Indochine, fin XIXe siècle

Images du passé colonial de la France en Asie du Sud-Est

Le Journal des Arts

Le 8 février 2002 - 552 mots

Les dissensions post-coloniales s’étant atténuées, on redécouvre depuis quelques années les images de ces terres lointaines où la France, qui n’était pas bienvenue, a cru bon d’imposer sa présence par les armes. Le goût récent pour la photographie ancienne redonne une acuité aux études historiques, en tenant compte de ce matériau oublié et dispersé : les images photographiques. Sous la houlette du Musée Guimet, Des photographes en Indochine révèle le contenu des collections publiques françaises.
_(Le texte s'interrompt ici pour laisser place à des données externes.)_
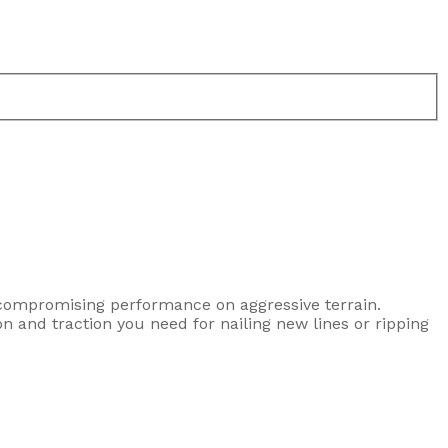
uncompromising performance on aggressive terrain.
on and traction you need for nailing new lines or ripping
On imagine généralement qu’à partir du moment où elle était inventée, la photographie s’est imposée universellement, et progressivement dans toutes les parties du monde. C’est oublier qu’il s’agit d’une technique européenne d’abord limitée dans ses applications, et qui ne devra son développement qu’à une économie de l’image et de sa diffusion ; en outre, seuls certains individus disposant du matériel nécessaire et sachant le mettre en œuvre (ceux qui peuvent se dire photographes) sont aptes à produire ces images. L’introduction de la photographie en Indochine n’est pas pacifique : elle arrive avec les interventions militaires, et suit leur cheminement dans le pays ; car les photographes sont souvent militaires, et leur activité s’accorde aux desseins de la conquête, puis de la diplomatie et du négoce qui l’accompagnent. Photographier ne sert pas seulement à rendre compte d’événements guerriers ou à constater des situations, cela sert aussi à renseigner les autorités de la nation, ou la population des industriels et des marchands sur l’état des lieux. Car les photographies, dès les années 1860, servent de base à l’illustration des magazines (tels que L’Illustration ou Le Tour du monde), en étant reportées sous forme de dessin ultérieurement gravé sur bois ou métal.
La bonne cause de ce livre collectif, sous la conduite de Jérôme Ghesquière, consiste à s’appuyer sur des fonds photographiques institutionnels dispersés qui ont pu depuis quelques années se faire une meilleure idée de leurs archives (ce qui était impossible, il faut le dire, il y a vingt ans). Des services historiques de l’Armée de terre ou de la Marine, à la bibliothèque de l’Asie du Sud-Est à Nice ou aux archives des Affaires étrangères, il est maintenant possible d’extraire une somme iconique de grande qualité, strictement limitée au XIXe siècle, et qui rend compte d’une diffusion encore insoupçonnée de la photographie. Émile Gsell est le premier professionnel implanté à Saigon en 1866, associé à la Commission d’exploration du Mékong de Doudart de Lagrée. Il retourne au Cambodge en 1873 et photographie le Tonkin en 1876. Gsell est à bon droit le photographe le plus représenté dans cet album, où l’on aurait pu se satisfaire de reproduire les images connues du docteur Hocquard (1884-1885), déjà publiées à la fin du XIXe siècle. Au contraire, on a cherché à varier les sites et les intervenants, à choisir des images pertinentes aux plans historique, géographique, topographique, ethnographique, et à faire œuvre scientifique en rassemblant le maximum de renseignements biographiques sur les photographes. Premier ouvrage satisfaisant sur ce sujet rare, et sans tapage, avec des images inédites et passionnantes (Gsell, ou la mission Fournereau à Angkor), bien imprimées, voilà une initiative réjouissante pour tous les amateurs de photographie “originale”.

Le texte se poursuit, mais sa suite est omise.